## [Assignment]
Report the count of lines in the entries below that contain "Profile", and leave out everything else.

=======

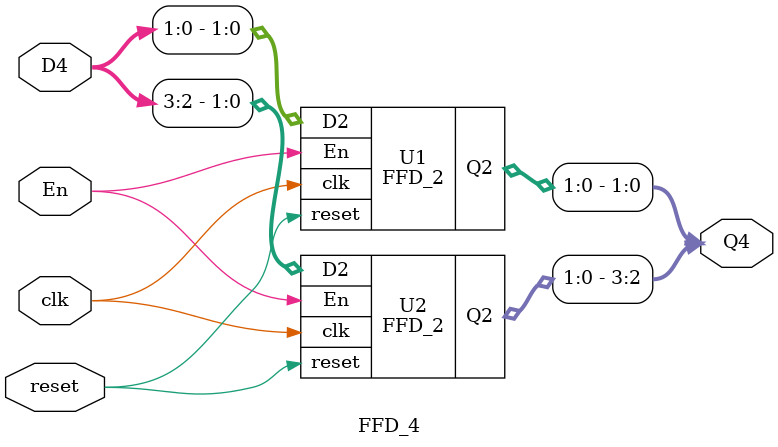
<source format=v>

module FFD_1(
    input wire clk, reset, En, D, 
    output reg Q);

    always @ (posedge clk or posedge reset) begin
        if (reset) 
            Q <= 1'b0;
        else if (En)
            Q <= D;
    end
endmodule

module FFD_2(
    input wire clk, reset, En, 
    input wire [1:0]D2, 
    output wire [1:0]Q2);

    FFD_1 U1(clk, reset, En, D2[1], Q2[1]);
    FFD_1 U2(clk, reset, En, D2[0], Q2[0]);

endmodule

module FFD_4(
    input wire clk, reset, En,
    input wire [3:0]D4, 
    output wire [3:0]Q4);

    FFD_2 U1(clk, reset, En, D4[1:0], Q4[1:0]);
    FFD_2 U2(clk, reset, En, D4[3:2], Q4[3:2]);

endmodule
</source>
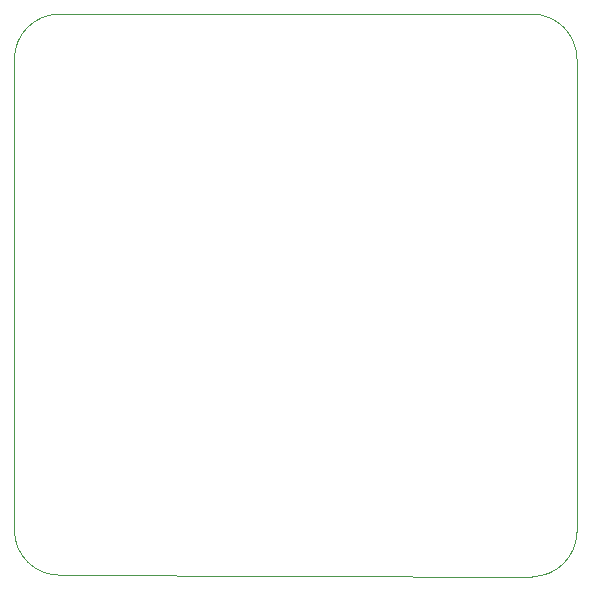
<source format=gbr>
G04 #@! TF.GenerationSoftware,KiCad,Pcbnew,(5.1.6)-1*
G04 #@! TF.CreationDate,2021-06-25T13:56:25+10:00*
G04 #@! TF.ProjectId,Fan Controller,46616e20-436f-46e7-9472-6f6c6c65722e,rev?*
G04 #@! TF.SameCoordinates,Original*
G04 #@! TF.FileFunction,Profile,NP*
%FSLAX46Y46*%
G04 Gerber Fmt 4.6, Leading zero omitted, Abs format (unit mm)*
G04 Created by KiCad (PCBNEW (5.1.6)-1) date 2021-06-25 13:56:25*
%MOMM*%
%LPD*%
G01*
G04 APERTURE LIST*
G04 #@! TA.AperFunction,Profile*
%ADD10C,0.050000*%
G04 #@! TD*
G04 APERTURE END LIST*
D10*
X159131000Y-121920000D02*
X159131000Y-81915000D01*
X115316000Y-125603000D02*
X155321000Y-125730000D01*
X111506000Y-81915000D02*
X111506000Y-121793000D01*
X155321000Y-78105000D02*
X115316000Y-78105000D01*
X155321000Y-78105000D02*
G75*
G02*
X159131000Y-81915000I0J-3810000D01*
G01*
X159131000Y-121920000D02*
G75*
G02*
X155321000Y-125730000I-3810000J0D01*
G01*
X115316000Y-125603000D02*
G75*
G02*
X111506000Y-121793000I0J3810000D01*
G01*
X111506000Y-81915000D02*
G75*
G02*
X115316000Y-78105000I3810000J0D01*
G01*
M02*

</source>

=======

## [Answer]
2